I want to implement $M_{ij} = \frac {D^2_{1j}+D^2_{i1}-D^2_{ij}} 2 \,$to find the coordinates of points from distance matrix. And we already know one point is original point (0,0) which can be regard as $D_{11}$.Here is my distance matrix.
\begin{array}{lc} \verb|Distance Matrix| & \left(\begin{matrix} 0 & 5 & 8 \\ 5 & 0 & 2 \\ 8 & 2 & 0 \end{matrix}\right) \\[15pt] \end{array}
My solution for the problem:
Step 1 I calculate the the matrix M based on the formula $M_{ij} = \frac {D^2_{1j}+D^2_{i1}-D^2_{ij}} 2 \,$. Here is my result:
\begin{array}{lc} \verb|Matrix M| & \left(\begin{matrix} 0 & 0 & 0 \\ 0 & 0 & 42.5 \\ 0 & 42.5 & 0 \end{matrix}\right) \\[15pt] \end{array}
Step2 By eigenvalue decomposition, we could use the formula $Ax = λx$ /$(A-λI)x = 0$ to get the eigen-vectors $x$ and eigen-value $λ$. Here is my processing:
\begin{array}{lc} \verb|(A-λI)x| & \left(\begin{matrix} -λ& 0 & 0 \\ 0 & -λ& 42.5 \\ 0 & 42.5 & -λ \end{matrix}\right) \left(\begin{matrix} x1 \\ x2 \\ x3 \end{matrix}\right)\\[15pt] \end{array} Then by using the formula: $det((A-λI) = 0$, we could get the eigen-value λ. There exists three kinds of eigen-value λ, including the 0,42.5,-42.5.(The equation like this: $(-1)^2*λ*(λ^2-42.5^2) = 0$).

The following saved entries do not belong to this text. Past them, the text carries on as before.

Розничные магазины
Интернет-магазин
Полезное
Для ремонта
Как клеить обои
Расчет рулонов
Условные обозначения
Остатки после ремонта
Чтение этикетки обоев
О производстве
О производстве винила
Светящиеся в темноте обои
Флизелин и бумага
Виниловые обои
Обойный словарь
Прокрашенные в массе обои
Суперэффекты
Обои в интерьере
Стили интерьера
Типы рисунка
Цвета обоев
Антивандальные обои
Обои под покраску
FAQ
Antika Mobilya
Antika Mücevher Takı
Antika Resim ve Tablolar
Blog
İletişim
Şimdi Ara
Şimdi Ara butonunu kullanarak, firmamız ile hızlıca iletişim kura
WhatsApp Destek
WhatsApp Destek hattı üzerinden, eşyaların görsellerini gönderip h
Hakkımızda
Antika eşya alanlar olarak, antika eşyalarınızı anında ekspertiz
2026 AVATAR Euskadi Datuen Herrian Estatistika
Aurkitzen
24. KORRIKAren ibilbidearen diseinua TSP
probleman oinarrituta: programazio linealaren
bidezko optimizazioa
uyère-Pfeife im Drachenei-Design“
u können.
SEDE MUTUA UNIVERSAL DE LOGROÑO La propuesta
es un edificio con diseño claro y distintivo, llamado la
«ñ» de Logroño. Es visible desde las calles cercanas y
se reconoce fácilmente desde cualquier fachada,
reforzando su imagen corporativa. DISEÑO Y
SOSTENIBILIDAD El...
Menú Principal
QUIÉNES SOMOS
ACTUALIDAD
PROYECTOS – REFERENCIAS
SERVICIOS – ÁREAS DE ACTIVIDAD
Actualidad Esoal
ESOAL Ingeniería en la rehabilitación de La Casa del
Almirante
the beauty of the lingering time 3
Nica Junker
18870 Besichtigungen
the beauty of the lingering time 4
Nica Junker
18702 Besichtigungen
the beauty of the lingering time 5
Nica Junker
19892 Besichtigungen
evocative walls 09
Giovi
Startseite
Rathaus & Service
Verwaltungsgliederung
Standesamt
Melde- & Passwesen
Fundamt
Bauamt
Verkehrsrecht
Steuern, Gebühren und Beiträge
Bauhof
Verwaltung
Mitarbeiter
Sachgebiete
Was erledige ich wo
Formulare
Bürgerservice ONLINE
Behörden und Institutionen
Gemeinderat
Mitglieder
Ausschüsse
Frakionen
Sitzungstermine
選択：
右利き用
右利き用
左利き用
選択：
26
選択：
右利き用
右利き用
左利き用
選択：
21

Step3 We could calculate the eigen-vectors by using (A-λI)x and the value of λ, here is my calculation process:
When λ = 0: \begin{array}{lc} \verb|(A-0I)x = 0:| & \left(\begin{matrix} 0& 0 & 0 \\ 0 & 0& 42.5 \\ 0 & 42.5 & 0 \end{matrix}\right) \left(\begin{matrix} x1 \\ x2 \\ x3 \end{matrix}\right)\\[15pt] \end{array}
\begin{array}{lc} \verb|value of x = | & \left(\begin{matrix} t_1 \\ 0 \\ 0 \end{matrix}\right) \\[15pt] \end{array}
when λ = -42.5:
\begin{array}{lc} \verb|(A+42.5I)x = 0:| & \left(\begin{matrix} 42.5& 0 & 0 \\ 0 & 42.5& 42.5 \\ 0 & 42.5 & 42.5 \end{matrix}\right) \left(\begin{matrix} x1 \\ x2 \\ x3 \end{matrix}\right)\\[15pt] \end{array}
\begin{array}{lc} \verb|value of x = | & \left(\begin{matrix} 0\\ t_2 \\ -t_2 \end{matrix}\right) \\[15pt] \end{array}
when λ = 42.5:
\begin{array}{lc} \verb|(A-42.5I)x = 0:| & \left(\begin{matrix} -42.5& 0 & 0 \\ 0 & -42.5& 42.5 \\ 0 & 42.5 & -42.5 \end{matrix}\right) \left(\begin{matrix} x1 \\ x2 \\ x3 \end{matrix}\right)\\[15pt] \end{array}
\begin{array}{lc} \verb|value of x = | & \left(\begin{matrix} 0 \\ t_3 \\ t_3 \end{matrix}\right) \\[15pt] \end{array}
Step 4 Now we know the formula $M = USU^T$ , the value of U and the Value of S.
\begin{array}{lc}
\verb|U:| & \left(\begin{matrix}
t_1 & 0 & 0 \\
0 & t_2 & t_3 \\
0 & -t_2 & t_3
\end{matrix}\right) \\[15pt]
\end{array}
\begin{array}{lc}
\verb|S:| & \left(\begin{matrix}
0 & 0 & 0 \\
0 & -42.5 & 0 \\
0 & 0 & 42.5
\end{matrix}\right) \\[15pt]
\end{array}
Step 5 We could get the final result of the points using the formula enter link description here:$X = U \sqrt S$. \begin{array}{lc} \verb|X = U \sqrt S:| & \left(\begin{matrix} 0 & 0 & 0 \\ 0 & t_2*\sqrt -42.5 & 0 \\ 0 & 0 & t_3*\sqrt 42.5 \end{matrix}\right) \\[15pt] \end{array}
Now, I just stuck in it. I still cannot get the real coordinates of points. And the answer isn't correct because the value of sqrt cannot be the negative number! Please help me, I don't know how to handle the problem!